An exact copy of every entry is needed, with no images.

====================

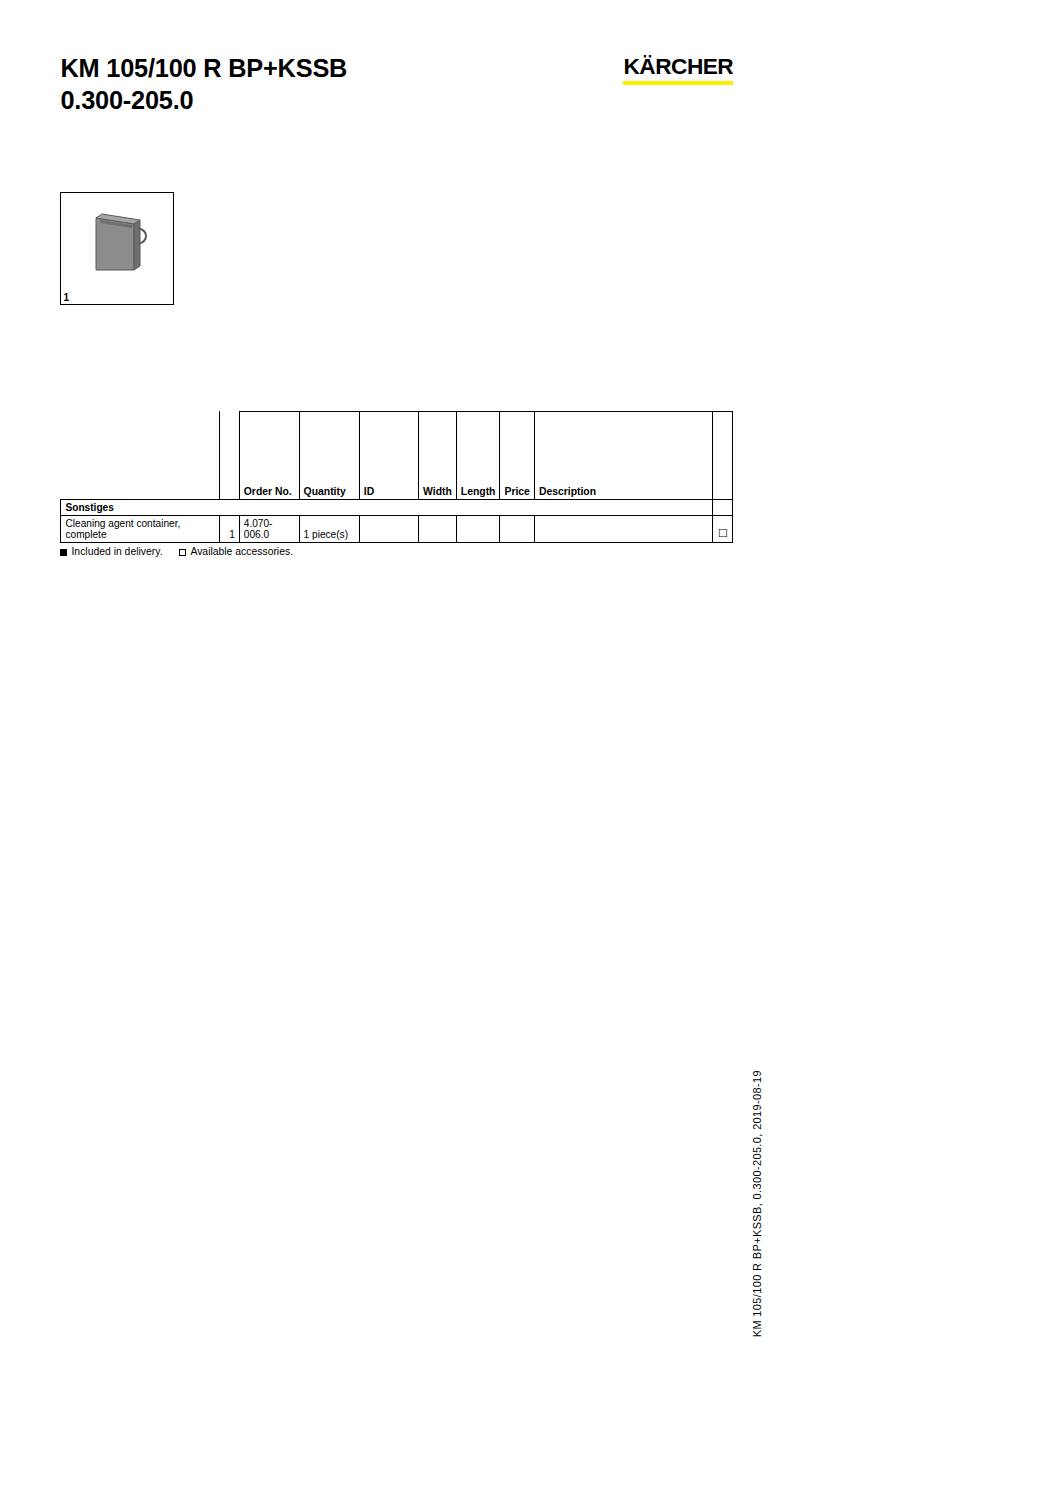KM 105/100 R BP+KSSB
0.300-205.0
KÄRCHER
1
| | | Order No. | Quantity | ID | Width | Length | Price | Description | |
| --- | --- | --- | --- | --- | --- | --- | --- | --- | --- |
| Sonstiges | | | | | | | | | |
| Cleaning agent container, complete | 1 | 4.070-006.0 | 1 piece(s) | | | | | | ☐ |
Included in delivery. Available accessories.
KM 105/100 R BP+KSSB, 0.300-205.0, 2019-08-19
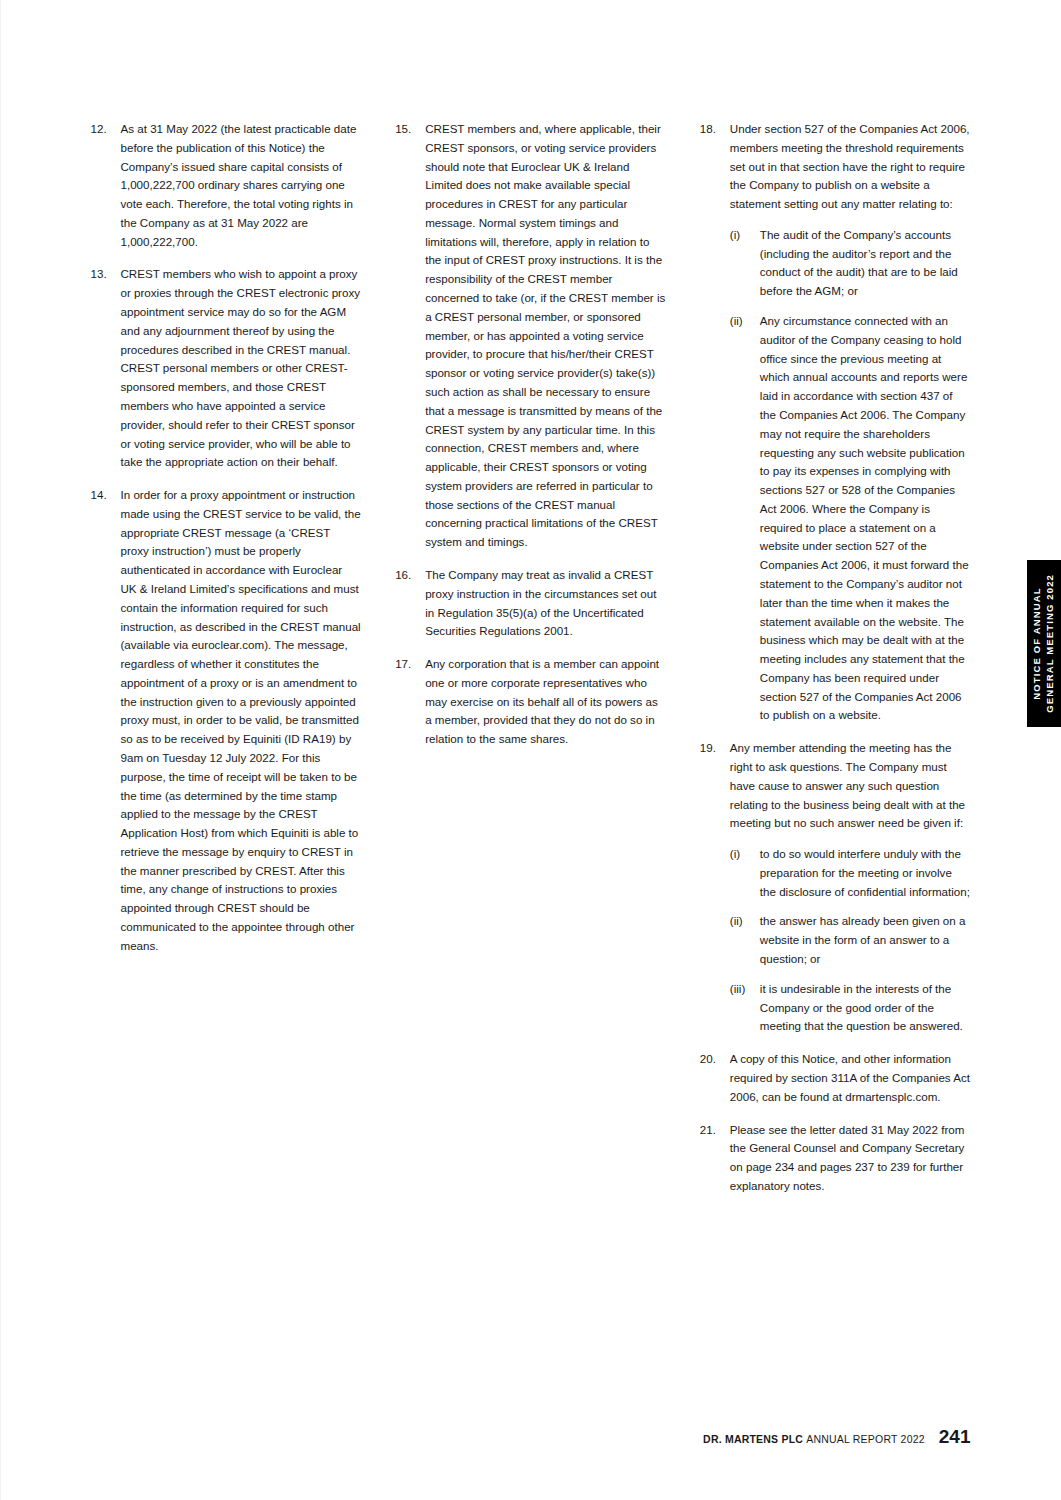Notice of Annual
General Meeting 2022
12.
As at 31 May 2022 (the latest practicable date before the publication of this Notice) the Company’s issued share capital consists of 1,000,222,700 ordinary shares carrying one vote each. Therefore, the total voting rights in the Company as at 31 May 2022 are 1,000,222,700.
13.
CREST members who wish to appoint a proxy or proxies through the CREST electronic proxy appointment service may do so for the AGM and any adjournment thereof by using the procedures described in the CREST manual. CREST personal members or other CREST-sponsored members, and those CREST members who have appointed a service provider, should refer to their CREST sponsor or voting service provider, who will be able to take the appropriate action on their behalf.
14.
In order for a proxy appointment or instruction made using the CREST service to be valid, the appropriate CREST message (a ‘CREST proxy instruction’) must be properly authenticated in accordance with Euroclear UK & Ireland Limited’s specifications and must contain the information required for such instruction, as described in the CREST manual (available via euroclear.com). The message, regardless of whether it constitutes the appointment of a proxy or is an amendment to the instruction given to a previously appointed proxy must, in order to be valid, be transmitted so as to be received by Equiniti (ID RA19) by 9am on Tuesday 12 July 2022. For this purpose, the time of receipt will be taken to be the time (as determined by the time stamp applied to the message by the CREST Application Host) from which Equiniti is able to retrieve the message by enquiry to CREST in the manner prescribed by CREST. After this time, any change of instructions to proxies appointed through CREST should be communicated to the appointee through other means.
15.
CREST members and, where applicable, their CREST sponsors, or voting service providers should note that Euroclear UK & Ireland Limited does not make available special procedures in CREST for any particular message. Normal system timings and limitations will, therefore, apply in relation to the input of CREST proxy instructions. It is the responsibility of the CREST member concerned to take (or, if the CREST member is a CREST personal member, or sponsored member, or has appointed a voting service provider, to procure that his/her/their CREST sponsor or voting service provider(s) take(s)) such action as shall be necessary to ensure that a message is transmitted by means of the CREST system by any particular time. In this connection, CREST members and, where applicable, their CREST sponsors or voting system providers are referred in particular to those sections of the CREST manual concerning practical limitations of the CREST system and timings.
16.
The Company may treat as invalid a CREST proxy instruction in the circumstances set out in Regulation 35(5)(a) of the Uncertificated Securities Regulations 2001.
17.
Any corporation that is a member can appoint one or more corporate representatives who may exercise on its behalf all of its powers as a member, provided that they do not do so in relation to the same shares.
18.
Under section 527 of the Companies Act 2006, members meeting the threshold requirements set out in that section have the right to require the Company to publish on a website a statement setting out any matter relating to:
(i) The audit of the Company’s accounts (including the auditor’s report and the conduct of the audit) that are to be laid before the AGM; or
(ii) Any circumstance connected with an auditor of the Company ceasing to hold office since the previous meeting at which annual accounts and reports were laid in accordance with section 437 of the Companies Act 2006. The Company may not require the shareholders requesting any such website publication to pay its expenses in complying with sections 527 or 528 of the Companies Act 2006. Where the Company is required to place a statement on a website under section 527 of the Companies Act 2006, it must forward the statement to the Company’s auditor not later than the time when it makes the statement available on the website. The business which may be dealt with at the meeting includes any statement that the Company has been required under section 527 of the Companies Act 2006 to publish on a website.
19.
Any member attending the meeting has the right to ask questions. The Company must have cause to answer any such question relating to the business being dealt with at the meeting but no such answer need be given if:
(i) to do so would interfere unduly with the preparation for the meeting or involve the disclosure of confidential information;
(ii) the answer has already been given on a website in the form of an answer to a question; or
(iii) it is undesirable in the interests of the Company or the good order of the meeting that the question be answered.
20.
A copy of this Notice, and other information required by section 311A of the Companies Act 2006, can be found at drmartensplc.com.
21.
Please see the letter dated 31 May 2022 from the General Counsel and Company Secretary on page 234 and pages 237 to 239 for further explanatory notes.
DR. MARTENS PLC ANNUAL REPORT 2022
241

====================

> [REPLY TO THE EXERCISE]:
KM 105/100 R BP+KSSB
0.300-205.0
KÄRCHER
1
| | | Order No. | Quantity | ID | Width | Length | Price | Description | |
| --- | --- | --- | --- | --- | --- | --- | --- | --- | --- |
| Sonstiges | | | | | | | | | |
| Cleaning agent container, complete | 1 | 4.070-006.0 | 1 piece(s) | | | | | | ☐ |
Included in delivery. Available accessories.
KM 105/100 R BP+KSSB, 0.300-205.0, 2019-08-19
Notice of Annual
General Meeting 2022
12.
As at 31 May 2022 (the latest practicable date before the publication of this Notice) the Company’s issued share capital consists of 1,000,222,700 ordinary shares carrying one vote each. Therefore, the total voting rights in the Company as at 31 May 2022 are 1,000,222,700.
13.
CREST members who wish to appoint a proxy or proxies through the CREST electronic proxy appointment service may do so for the AGM and any adjournment thereof by using the procedures described in the CREST manual. CREST personal members or other CREST-sponsored members, and those CREST members who have appointed a service provider, should refer to their CREST sponsor or voting service provider, who will be able to take the appropriate action on their behalf.
14.
In order for a proxy appointment or instruction made using the CREST service to be valid, the appropriate CREST message (a ‘CREST proxy instruction’) must be properly authenticated in accordance with Euroclear UK & Ireland Limited’s specifications and must contain the information required for such instruction, as described in the CREST manual (available via euroclear.com). The message, regardless of whether it constitutes the appointment of a proxy or is an amendment to the instruction given to a previously appointed proxy must, in order to be valid, be transmitted so as to be received by Equiniti (ID RA19) by 9am on Tuesday 12 July 2022. For this purpose, the time of receipt will be taken to be the time (as determined by the time stamp applied to the message by the CREST Application Host) from which Equiniti is able to retrieve the message by enquiry to CREST in the manner prescribed by CREST. After this time, any change of instructions to proxies appointed through CREST should be communicated to the appointee through other means.
15.
CREST members and, where applicable, their CREST sponsors, or voting service providers should note that Euroclear UK & Ireland Limited does not make available special procedures in CREST for any particular message. Normal system timings and limitations will, therefore, apply in relation to the input of CREST proxy instructions. It is the responsibility of the CREST member concerned to take (or, if the CREST member is a CREST personal member, or sponsored member, or has appointed a voting service provider, to procure that his/her/their CREST sponsor or voting service provider(s) take(s)) such action as shall be necessary to ensure that a message is transmitted by means of the CREST system by any particular time. In this connection, CREST members and, where applicable, their CREST sponsors or voting system providers are referred in particular to those sections of the CREST manual concerning practical limitations of the CREST system and timings.
16.
The Company may treat as invalid a CREST proxy instruction in the circumstances set out in Regulation 35(5)(a) of the Uncertificated Securities Regulations 2001.
17.
Any corporation that is a member can appoint one or more corporate representatives who may exercise on its behalf all of its powers as a member, provided that they do not do so in relation to the same shares.
18.
Under section 527 of the Companies Act 2006, members meeting the threshold requirements set out in that section have the right to require the Company to publish on a website a statement setting out any matter relating to:
(i) The audit of the Company’s accounts (including the auditor’s report and the conduct of the audit) that are to be laid before the AGM; or
(ii) Any circumstance connected with an auditor of the Company ceasing to hold office since the previous meeting at which annual accounts and reports were laid in accordance with section 437 of the Companies Act 2006. The Company may not require the shareholders requesting any such website publication to pay its expenses in complying with sections 527 or 528 of the Companies Act 2006. Where the Company is required to place a statement on a website under section 527 of the Companies Act 2006, it must forward the statement to the Company’s auditor not later than the time when it makes the statement available on the website. The business which may be dealt with at the meeting includes any statement that the Company has been required under section 527 of the Companies Act 2006 to publish on a website.
19.
Any member attending the meeting has the right to ask questions. The Company must have cause to answer any such question relating to the business being dealt with at the meeting but no such answer need be given if:
(i) to do so would interfere unduly with the preparation for the meeting or involve the disclosure of confidential information;
(ii) the answer has already been given on a website in the form of an answer to a question; or
(iii) it is undesirable in the interests of the Company or the good order of the meeting that the question be answered.
20.
A copy of this Notice, and other information required by section 311A of the Companies Act 2006, can be found at drmartensplc.com.
21.
Please see the letter dated 31 May 2022 from the General Counsel and Company Secretary on page 234 and pages 237 to 239 for further explanatory notes.
DR. MARTENS PLC ANNUAL REPORT 2022
241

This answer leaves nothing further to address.